◆ **Prompt**
Print each line exactly, beginning with the one where "Conditions générales d’utilisation" appears and ending at the last line below.

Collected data
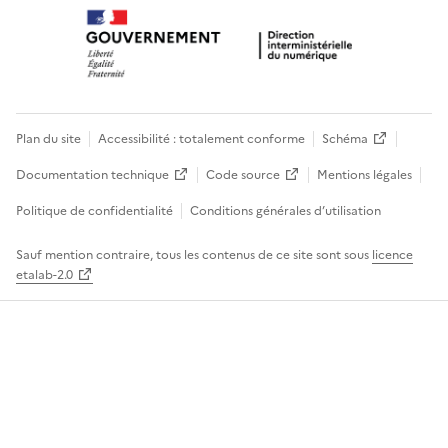
Plan du site
Accessibilité : totalement conforme
Schéma
Documentation technique
Code source
Mentions légales
Politique de confidentialité
Conditions générales d’utilisation
Sauf mention contraire, tous les contenus de ce site sont sous
licence
etalab-2.0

◆ **Response area**
Conditions générales d’utilisation
Sauf mention contraire, tous les contenus de ce site sont sous
licence
etalab-2.0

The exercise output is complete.